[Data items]
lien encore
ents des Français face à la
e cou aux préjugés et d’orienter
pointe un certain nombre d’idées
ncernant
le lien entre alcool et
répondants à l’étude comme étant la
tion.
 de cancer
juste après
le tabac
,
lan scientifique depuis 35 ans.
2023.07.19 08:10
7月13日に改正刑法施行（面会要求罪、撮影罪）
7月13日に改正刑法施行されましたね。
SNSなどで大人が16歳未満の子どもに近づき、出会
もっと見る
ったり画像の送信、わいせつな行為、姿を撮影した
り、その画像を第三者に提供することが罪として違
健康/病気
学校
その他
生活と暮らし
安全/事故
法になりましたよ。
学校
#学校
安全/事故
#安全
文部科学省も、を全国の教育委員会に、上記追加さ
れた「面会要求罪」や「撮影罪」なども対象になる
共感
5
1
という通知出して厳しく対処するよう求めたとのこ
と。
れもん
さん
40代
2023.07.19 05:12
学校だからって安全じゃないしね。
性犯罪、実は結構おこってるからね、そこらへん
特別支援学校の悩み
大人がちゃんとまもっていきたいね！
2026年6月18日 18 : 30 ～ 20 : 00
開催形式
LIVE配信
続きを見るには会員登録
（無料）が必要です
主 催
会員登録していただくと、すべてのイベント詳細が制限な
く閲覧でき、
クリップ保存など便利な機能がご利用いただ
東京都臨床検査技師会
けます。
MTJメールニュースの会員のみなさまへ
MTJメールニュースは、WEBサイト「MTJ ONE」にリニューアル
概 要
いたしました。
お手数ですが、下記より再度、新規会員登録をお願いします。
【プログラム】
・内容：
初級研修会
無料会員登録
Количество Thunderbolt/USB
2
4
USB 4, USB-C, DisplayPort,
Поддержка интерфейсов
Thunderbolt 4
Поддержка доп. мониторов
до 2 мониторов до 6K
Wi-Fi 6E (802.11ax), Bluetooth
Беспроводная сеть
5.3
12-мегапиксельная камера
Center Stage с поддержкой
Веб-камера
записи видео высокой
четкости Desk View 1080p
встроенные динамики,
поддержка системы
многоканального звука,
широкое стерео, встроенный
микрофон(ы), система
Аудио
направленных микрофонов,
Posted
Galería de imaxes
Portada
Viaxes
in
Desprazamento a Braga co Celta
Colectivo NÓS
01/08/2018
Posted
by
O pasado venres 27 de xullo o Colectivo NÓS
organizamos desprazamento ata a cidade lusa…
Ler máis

WHAT IS BEING ASKED >> Please return the text of every entry above, line for line, with no changes.

OUTPUT OF THE EXERCISE >>
lien encore
ents des Français face à la
e cou aux préjugés et d’orienter
pointe un certain nombre d’idées
ncernant
le lien entre alcool et
répondants à l’étude comme étant la
tion.
 de cancer
juste après
le tabac
,
lan scientifique depuis 35 ans.
2023.07.19 08:10
7月13日に改正刑法施行（面会要求罪、撮影罪）
7月13日に改正刑法施行されましたね。
SNSなどで大人が16歳未満の子どもに近づき、出会
もっと見る
ったり画像の送信、わいせつな行為、姿を撮影した
り、その画像を第三者に提供することが罪として違
健康/病気
学校
その他
生活と暮らし
安全/事故
法になりましたよ。
学校
#学校
安全/事故
#安全
文部科学省も、を全国の教育委員会に、上記追加さ
れた「面会要求罪」や「撮影罪」なども対象になる
共感
5
1
という通知出して厳しく対処するよう求めたとのこ
と。
れもん
さん
40代
2023.07.19 05:12
学校だからって安全じゃないしね。
性犯罪、実は結構おこってるからね、そこらへん
特別支援学校の悩み
大人がちゃんとまもっていきたいね！
2026年6月18日 18 : 30 ～ 20 : 00
開催形式
LIVE配信
続きを見るには会員登録
（無料）が必要です
主 催
会員登録していただくと、すべてのイベント詳細が制限な
く閲覧でき、
クリップ保存など便利な機能がご利用いただ
東京都臨床検査技師会
けます。
MTJメールニュースの会員のみなさまへ
MTJメールニュースは、WEBサイト「MTJ ONE」にリニューアル
概 要
いたしました。
お手数ですが、下記より再度、新規会員登録をお願いします。
【プログラム】
・内容：
初級研修会
無料会員登録
Количество Thunderbolt/USB
2
4
USB 4, USB-C, DisplayPort,
Поддержка интерфейсов
Thunderbolt 4
Поддержка доп. мониторов
до 2 мониторов до 6K
Wi-Fi 6E (802.11ax), Bluetooth
Беспроводная сеть
5.3
12-мегапиксельная камера
Center Stage с поддержкой
Веб-камера
записи видео высокой
четкости Desk View 1080p
встроенные динамики,
поддержка системы
многоканального звука,
широкое стерео, встроенный
микрофон(ы), система
Аудио
направленных микрофонов,
Posted
Galería de imaxes
Portada
Viaxes
in
Desprazamento a Braga co Celta
Colectivo NÓS
01/08/2018
Posted
by
O pasado venres 27 de xullo o Colectivo NÓS
organizamos desprazamento ata a cidade lusa…
Ler máis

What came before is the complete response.